Bengal, today, is under a debt burden of nearly Rs 5 lakh crore that is only growing.
When Banerjee came to power in 2011, she inherited a debt of Rs 2 lakh crore. She demanded that the debt be restructured and Bengal be granted a moratorium of a few years on repayment.
When the then Manmohan Singh government refused, she crossed swords with it. She also voiced the same demand when the NDA (National Democratic Alliance) came to power in 2014, but was turned down once again.
Bengal’s budget for 2020-2021 projects the state’s expenditure at Rs 255,677 crore and its receipts (excluding borrowings) at Rs 179,905 crore. The fiscal deficit is, according to very conservative projections of the state government, pegged at Rs 31,483 crore.
A whopping Rs 77,047 crore, or nearly 43 per cent of Bengal’s revenue receipts, will go towards debt servicing (interest payments + repayment of principal) this fiscal. This means that Bengal will have to spend 43 per cent of what it earns in repaying past loans.
The state has been taking loans to service its debt and also to meet its fiscal deficit which has been ballooning every year due to fiscal indiscipline and Banerjee’s propensity to give doles to countless entities.
The large doles she has been habitually handing out — to local clubs, Durga puja committees, Muslim clerics and many others — and the plethora of welfare schemes initiated by her has left the state’s coffers dry.
At the same time, due to her failure to attract big investments, the state’s revenue receipts have not increased substantially.
Most of the increase (in revenue) that Bengal Finance Minister Amit Mitra touts as a sign of Bengal’s ‘growing economy’ is actually from the rise in taxes on liquor.
Alcohol is a major revenue earner for Bengal, and that in itself speaks volumes about the state of Bengal’s economy.
Given the precarious state of Bengal’s finances, it will be nearly impossible for Banerjee to implement her poll promises. That is, if she manages to overcome rising anti-incumbency and people’s anger with Trinamool’s corruption, appeasement (of Muslims) and high-handedness.
The only way she will be able to fulfil her promises is by taking more loans. But she will not receive permission from the Union government to do so. That leaves her with the only option of diverting funds from other sectors and to run a higher deficit than what has been projected.
Three major points on the Trinamool’s manifesto — setting up 10 lakh MSME units every year, 2,000 big industrial units in the next five years and attracting investments worth over Rs 5 lakh crore over the next five years — appear difficult to achieve.

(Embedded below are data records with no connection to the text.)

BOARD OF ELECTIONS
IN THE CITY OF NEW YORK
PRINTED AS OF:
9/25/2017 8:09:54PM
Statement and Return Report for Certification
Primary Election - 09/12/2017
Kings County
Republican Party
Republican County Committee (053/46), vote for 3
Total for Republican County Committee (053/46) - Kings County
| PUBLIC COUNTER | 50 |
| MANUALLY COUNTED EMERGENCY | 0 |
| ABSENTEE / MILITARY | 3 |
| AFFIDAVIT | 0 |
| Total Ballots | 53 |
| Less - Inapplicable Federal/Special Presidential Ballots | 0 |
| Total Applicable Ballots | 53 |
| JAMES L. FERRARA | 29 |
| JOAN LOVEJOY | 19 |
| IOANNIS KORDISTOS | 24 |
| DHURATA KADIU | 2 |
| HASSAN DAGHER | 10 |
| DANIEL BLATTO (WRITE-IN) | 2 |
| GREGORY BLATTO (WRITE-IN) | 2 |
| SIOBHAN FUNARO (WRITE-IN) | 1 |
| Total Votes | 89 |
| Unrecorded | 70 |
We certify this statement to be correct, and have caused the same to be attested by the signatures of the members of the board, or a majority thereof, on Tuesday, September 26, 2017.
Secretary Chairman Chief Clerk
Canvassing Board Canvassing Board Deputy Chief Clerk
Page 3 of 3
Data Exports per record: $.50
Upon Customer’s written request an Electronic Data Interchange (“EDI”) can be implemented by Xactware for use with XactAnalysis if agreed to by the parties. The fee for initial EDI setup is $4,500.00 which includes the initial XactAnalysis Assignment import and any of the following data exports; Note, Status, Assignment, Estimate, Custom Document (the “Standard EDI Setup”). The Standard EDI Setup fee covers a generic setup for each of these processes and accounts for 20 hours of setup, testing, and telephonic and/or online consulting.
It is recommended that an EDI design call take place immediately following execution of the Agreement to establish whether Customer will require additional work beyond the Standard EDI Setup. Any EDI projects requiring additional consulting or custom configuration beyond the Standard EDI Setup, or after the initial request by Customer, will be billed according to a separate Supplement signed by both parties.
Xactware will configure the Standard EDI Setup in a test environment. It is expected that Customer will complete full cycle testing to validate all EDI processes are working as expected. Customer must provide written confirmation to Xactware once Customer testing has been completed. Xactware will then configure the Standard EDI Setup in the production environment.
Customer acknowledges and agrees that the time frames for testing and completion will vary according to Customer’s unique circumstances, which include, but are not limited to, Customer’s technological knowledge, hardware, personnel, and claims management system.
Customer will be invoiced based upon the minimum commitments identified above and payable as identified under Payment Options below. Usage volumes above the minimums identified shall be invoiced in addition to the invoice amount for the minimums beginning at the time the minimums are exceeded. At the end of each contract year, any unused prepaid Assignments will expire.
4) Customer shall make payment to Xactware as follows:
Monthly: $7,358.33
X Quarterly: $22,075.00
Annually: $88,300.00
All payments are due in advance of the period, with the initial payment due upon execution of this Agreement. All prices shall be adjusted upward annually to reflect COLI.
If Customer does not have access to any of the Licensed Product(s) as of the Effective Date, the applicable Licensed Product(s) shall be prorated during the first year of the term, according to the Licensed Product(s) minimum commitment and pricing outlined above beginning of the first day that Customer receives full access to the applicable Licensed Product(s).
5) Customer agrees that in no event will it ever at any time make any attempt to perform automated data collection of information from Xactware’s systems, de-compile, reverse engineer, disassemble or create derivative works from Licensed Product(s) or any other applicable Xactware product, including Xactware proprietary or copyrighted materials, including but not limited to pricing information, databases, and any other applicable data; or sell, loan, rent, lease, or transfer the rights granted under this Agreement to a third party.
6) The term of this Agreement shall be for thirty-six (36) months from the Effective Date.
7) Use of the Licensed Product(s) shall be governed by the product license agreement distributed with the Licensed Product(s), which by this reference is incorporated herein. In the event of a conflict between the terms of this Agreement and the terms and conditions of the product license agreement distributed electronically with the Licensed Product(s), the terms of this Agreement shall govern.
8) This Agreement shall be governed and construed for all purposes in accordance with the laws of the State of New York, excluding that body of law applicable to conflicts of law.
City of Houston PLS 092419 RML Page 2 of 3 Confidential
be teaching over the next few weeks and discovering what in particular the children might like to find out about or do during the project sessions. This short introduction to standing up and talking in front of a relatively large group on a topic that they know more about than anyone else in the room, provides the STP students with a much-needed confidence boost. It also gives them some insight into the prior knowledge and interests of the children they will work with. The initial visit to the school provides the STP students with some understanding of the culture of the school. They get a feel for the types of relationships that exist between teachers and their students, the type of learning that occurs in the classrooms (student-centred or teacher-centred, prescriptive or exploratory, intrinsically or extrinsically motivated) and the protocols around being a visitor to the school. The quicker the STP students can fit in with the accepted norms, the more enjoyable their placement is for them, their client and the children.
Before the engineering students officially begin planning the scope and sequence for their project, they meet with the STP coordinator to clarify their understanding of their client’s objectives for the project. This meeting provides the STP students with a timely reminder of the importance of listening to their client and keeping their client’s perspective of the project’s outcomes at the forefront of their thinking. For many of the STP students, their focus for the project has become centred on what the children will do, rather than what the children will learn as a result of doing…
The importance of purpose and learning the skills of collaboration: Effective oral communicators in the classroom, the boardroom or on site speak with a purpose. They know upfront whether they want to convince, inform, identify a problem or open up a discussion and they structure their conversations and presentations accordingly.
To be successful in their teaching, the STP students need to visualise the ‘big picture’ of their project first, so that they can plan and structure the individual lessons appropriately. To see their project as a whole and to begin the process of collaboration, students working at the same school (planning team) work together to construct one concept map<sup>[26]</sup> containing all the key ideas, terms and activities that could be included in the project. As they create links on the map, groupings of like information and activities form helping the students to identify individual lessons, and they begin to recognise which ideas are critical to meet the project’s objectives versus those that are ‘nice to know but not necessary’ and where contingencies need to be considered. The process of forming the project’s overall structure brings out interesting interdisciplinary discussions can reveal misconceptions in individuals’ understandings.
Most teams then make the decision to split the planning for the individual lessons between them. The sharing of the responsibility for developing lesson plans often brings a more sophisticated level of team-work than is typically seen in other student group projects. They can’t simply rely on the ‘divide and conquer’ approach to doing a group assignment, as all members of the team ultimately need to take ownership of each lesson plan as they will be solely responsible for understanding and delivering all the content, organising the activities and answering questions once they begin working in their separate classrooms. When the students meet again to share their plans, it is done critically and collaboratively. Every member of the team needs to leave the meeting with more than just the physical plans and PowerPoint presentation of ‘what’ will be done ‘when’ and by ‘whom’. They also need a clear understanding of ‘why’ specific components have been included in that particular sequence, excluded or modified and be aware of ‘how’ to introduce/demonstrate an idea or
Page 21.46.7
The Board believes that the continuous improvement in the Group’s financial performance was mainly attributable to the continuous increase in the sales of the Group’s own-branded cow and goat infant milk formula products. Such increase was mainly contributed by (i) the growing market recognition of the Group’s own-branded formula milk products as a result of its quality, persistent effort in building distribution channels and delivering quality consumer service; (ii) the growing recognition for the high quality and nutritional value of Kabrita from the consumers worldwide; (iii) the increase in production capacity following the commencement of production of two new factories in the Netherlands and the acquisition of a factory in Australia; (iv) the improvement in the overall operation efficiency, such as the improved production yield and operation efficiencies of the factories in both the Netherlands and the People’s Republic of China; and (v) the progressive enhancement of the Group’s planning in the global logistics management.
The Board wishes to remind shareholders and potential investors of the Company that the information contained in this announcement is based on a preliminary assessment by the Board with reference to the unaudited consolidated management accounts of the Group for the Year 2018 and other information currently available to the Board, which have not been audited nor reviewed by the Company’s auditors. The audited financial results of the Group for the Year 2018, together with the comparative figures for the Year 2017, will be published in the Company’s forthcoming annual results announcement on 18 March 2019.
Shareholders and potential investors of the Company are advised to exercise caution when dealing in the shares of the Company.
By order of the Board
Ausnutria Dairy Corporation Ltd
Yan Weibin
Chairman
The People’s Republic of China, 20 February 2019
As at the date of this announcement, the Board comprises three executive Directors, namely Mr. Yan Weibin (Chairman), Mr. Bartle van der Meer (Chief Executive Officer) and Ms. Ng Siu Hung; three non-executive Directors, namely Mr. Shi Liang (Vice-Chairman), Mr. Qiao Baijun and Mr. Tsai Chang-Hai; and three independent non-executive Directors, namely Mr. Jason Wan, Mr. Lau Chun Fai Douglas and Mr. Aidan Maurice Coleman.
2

Bengal’s investment-unfriendly climate — thanks to poor law and order situation, poor infrastructure and work culture and an unresponsive state administration — precludes the possibility of investments coming into the state.
Significantly, the Trinamool chief did not list out her government’s achievements over the last five years. That was in stark contrast to the party’s 2016 poll manifesto which contained claims of her government’s “achievements”.